- [Data rows]
◆ ◆ ◆
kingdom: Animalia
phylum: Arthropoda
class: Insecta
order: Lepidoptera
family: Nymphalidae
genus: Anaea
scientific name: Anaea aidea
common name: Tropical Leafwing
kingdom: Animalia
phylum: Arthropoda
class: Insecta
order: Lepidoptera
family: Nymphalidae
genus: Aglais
◆ ◆ ◆
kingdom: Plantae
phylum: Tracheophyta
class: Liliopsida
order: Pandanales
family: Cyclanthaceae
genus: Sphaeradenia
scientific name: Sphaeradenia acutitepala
◆ ◆ ◆
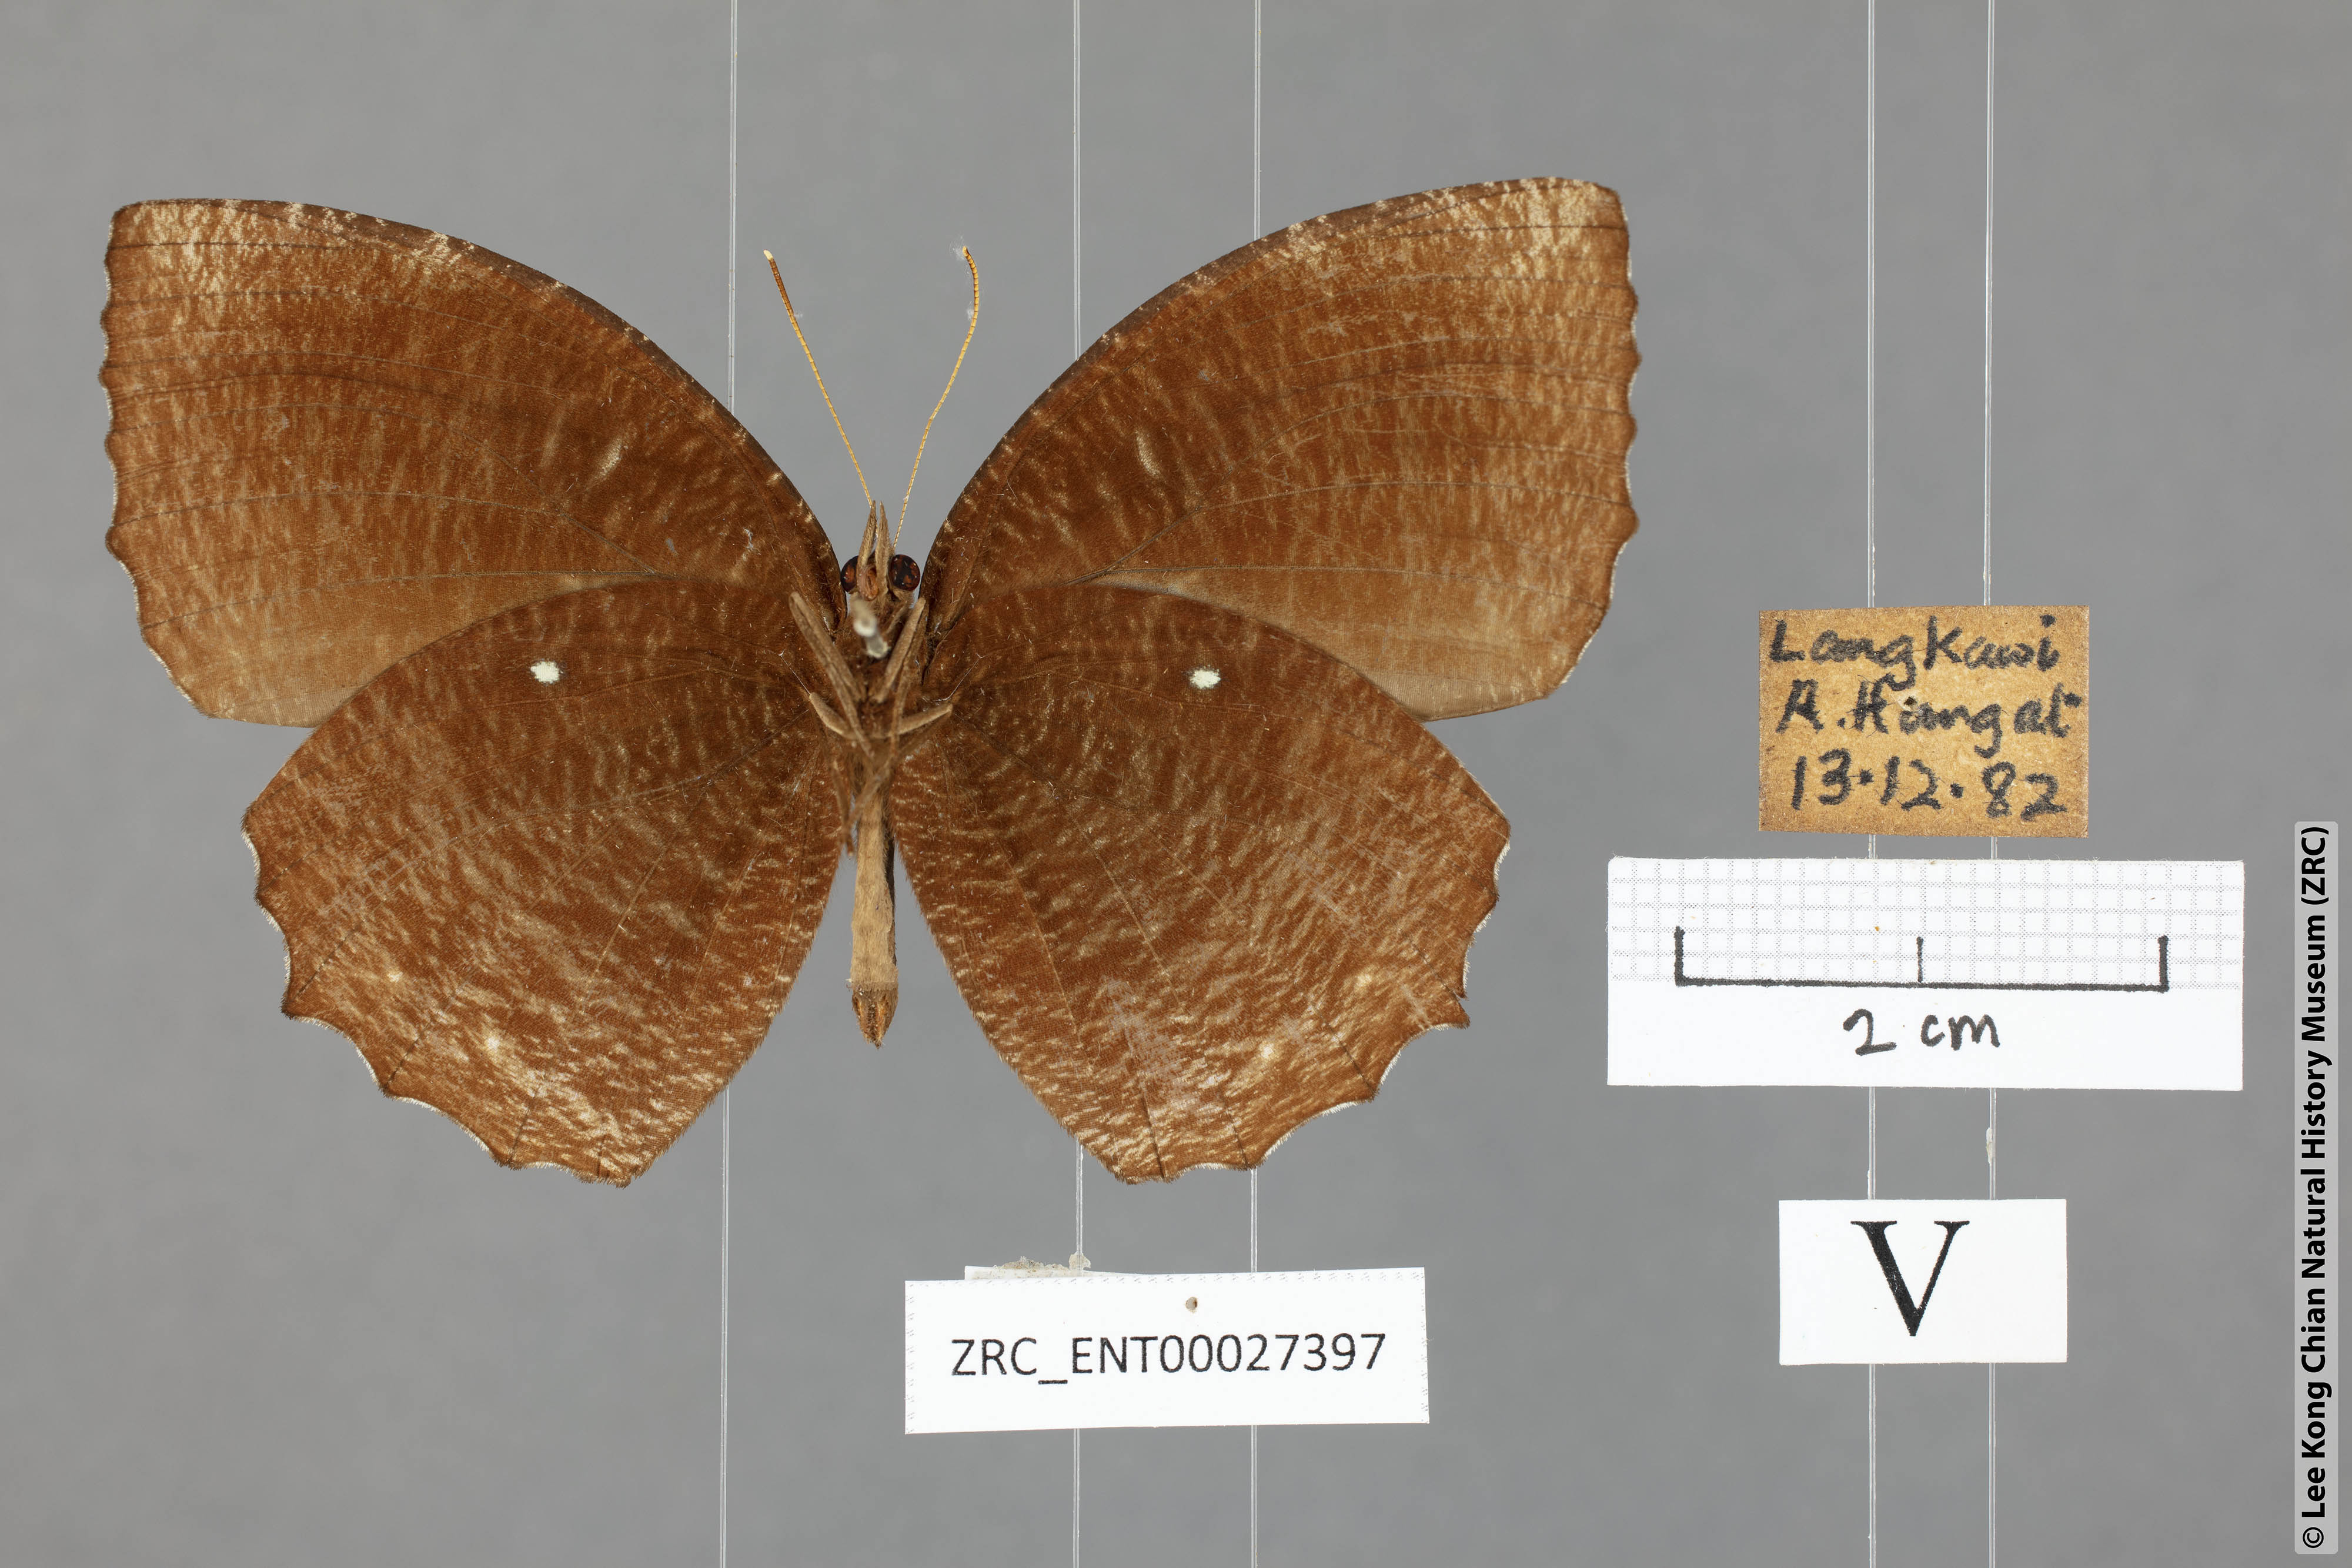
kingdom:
◆ ◆ ◆
- [Set problem] Copy word for word the lines of the entries above, starting at the line that contains "scientific name: Anaea aidea" and stopping after the line that contains "genus: Aglais", with both of those lines included.

- [Result]
scientific name: Anaea aidea
common name: Tropical Leafwing
kingdom: Animalia
phylum: Arthropoda
class: Insecta
order: Lepidoptera
family: Nymphalidae
genus: Aglais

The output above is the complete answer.